Ireland is traditionally associated with old castles, St. Patrick’s Day, pubs and beer. However, on the map of this country there are some amazing places that few people have heard about. One of them is the archipelago of the Aran Islands, which is located off the western coast of Ireland, surrounded by the noisy waters of the Atlantic Ocean. This is a kind of natural fort, which has been protecting Galway Bay and coastal cities from intruders for centuries.
The Arans consist of three islands – Inishmore, Inishmaan and Inisheer
Due to its isolation from the rest of Ireland, the Aran Islands have perfectly preserved their national customs and culture, and traditions are carefully passed down from generation to generation. The main occupations of the locals are farming and fishing. Agriculture here has hardly changed since ancient times, so sometimes it seems that time has stopped here.
Rocky landscapes, perfectly accentuated by the endless waters of the Atlantic, guarantee an unforgettable experience, and the cold inaccessibility of the rocks will further enhance it!
On the island of Inishmore, which is an elongated limestone plateau, a large number of ancient monuments are concentrated. Massive stone buildings, built without mortar (and some even right in the rocks!) create a feeling of unreality. One of the main attractions of the island of Inishmore is the prehistoric settlement of Dun Aengus, which is a massive fort made of gray stone blocks with a fortress inside. And there is also one of the smallest churches in the world – the Teampall Bheanáin.
Inishman Island, the most sparsely populated of all the Aran Islands, has more lush vegetation. Several ancient forts with massive stone walls have been preserved here.
Inisheer Island is the smallest, but no less interesting island of the Arans. Here, inside the ancient ring fort, you can see the O’Brien’s Castle, built in the 15th century. Other local attractions include an old burial mound Cnoc Raithní, St.
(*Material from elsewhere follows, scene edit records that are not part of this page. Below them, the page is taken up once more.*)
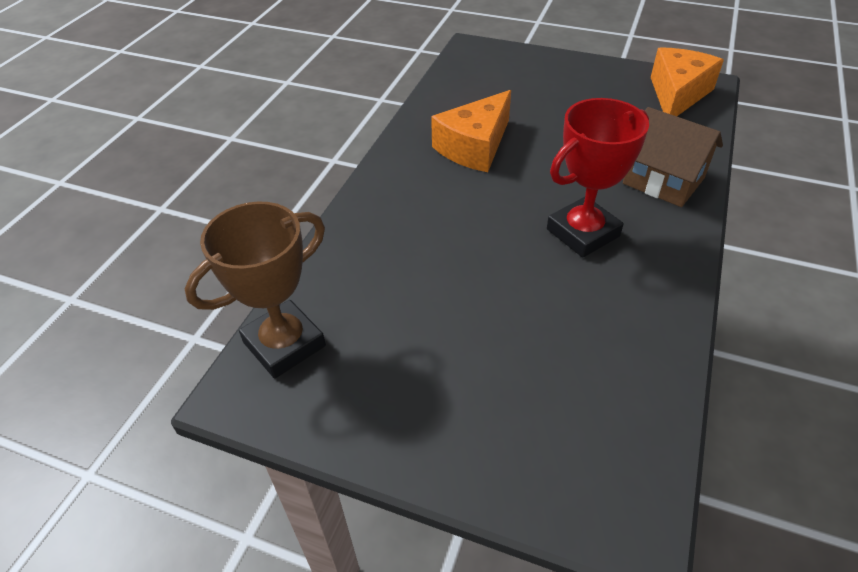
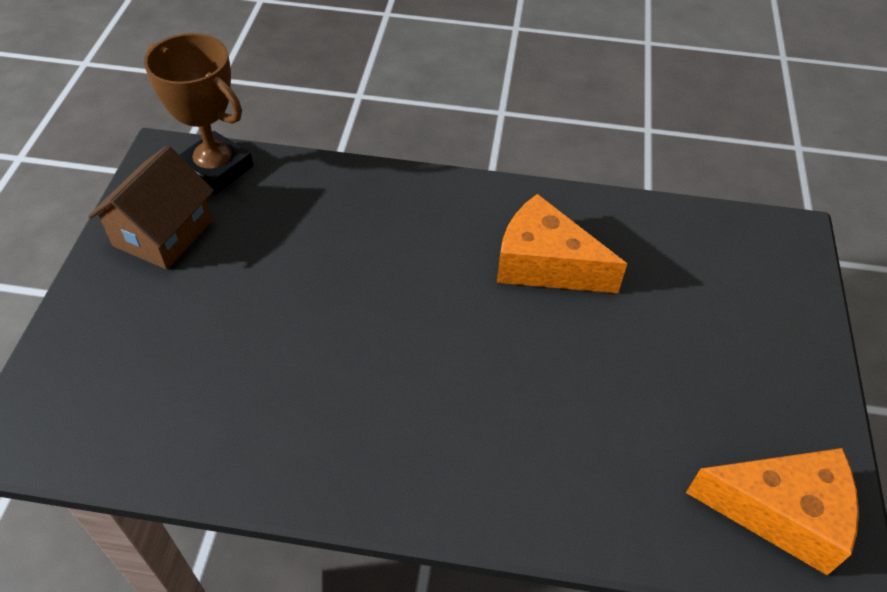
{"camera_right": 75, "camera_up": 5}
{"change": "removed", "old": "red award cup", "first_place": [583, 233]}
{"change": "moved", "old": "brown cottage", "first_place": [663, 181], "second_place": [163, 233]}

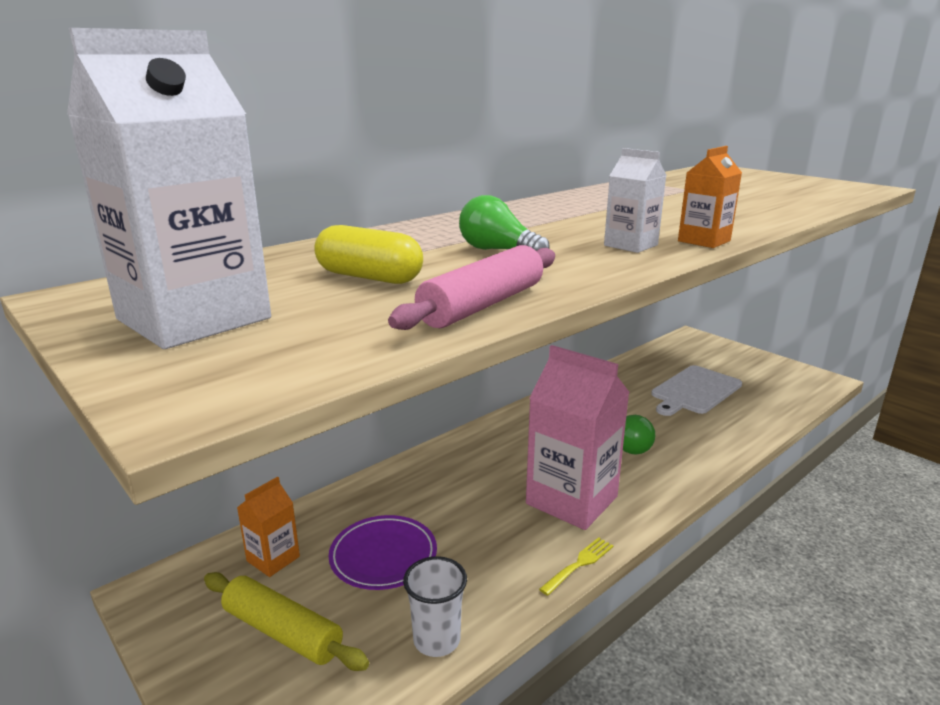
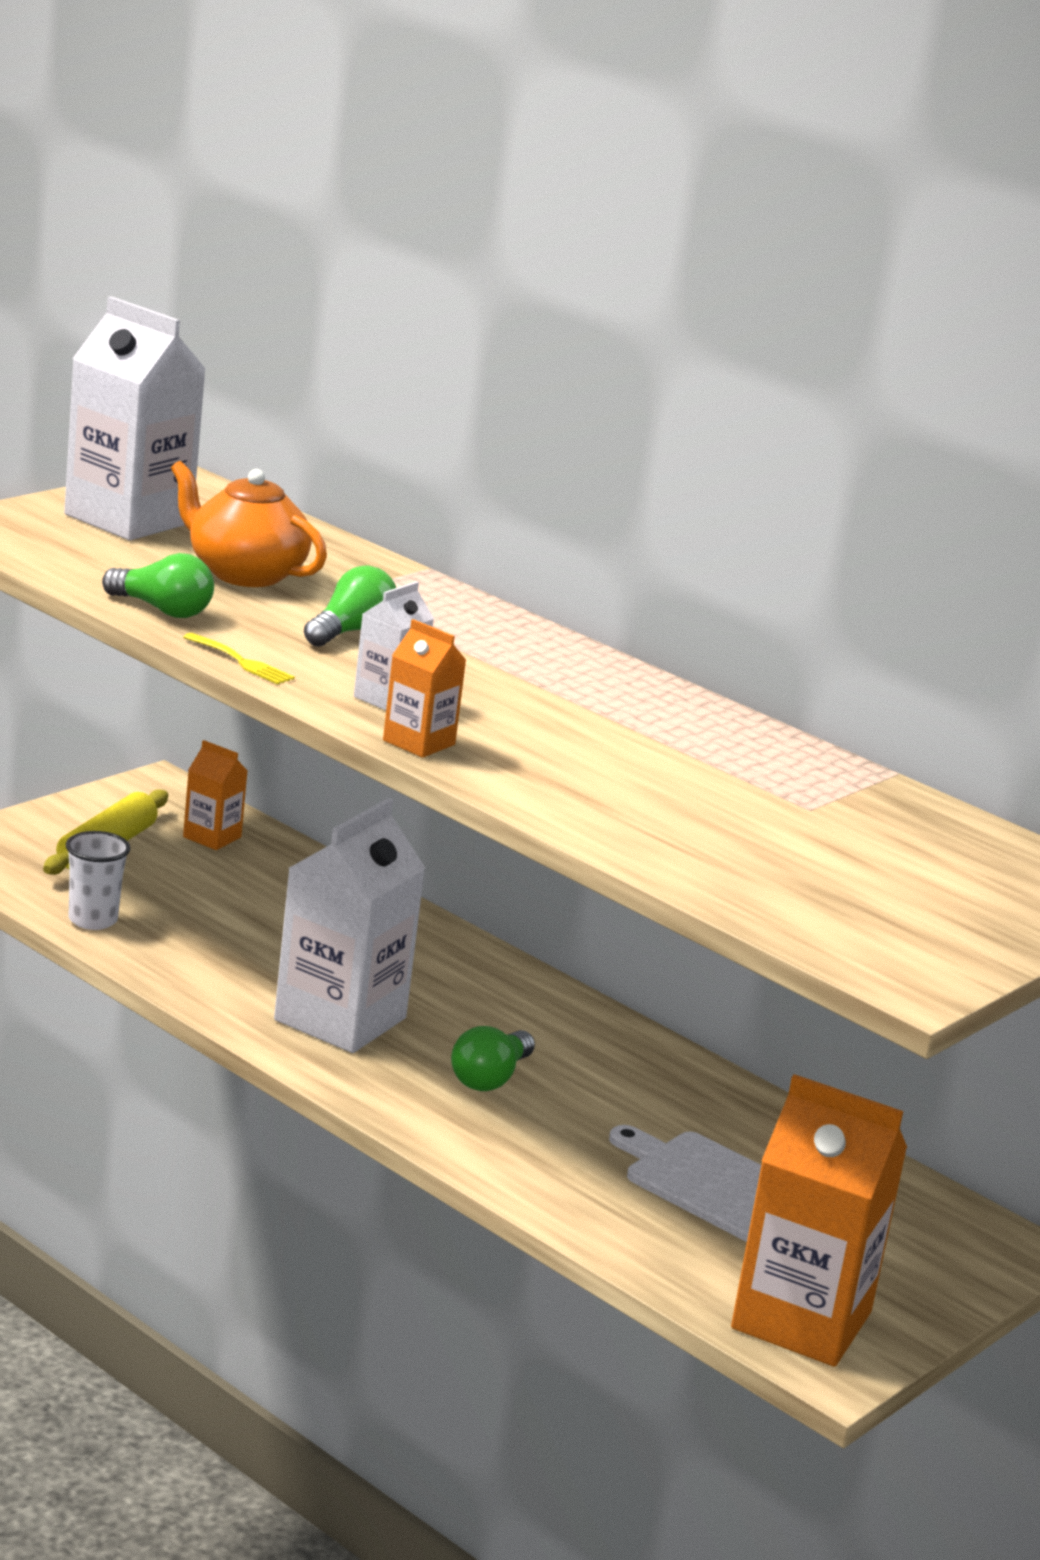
{"camera_right": 80, "camera_up": 0}
{"change": "replaced", "old": "bright yellow pill", "new": "orange china teapot", "first_place": [369, 277], "second_place": [244, 573]}
{"change": "removed", "old": "violet plate", "first_place": [383, 556]}
{"change": "replaced", "old": "rosy pastry roller", "new": "leaf-green bulb", "first_place": [483, 305], "second_place": [162, 610]}
{"change": "recoloured", "old": "rosy milk carton", "new": "pure white milk carton", "first_place": [571, 500], "second_place": [340, 1019]}
{"change": "moved", "old": "bright yellow fork", "first_place": [579, 565], "second_place": [240, 661]}
{"change": "added", "new": "orange milk carton", "second_place": [801, 1320]}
Kevin’s Church, the ruins of the Church of the Seven Daughters, and the Church of St. Gobnet.
If you want to take some souvenir from the islands with you, be sure to buy a local sheep’s wool sweater. The Arans have been famous for this magnificent product for centuries.
The Aran Islands are not subject to the influence of time. Sometimes it seems that they have descended from the pages of Celtic fairy tales. No wonder the local bewitching landscapes are considered one of the most beautiful in the world. If you appreciate unusual routes and unforgettable impressions, you should definitely visit this amazing “edge of the Earth”!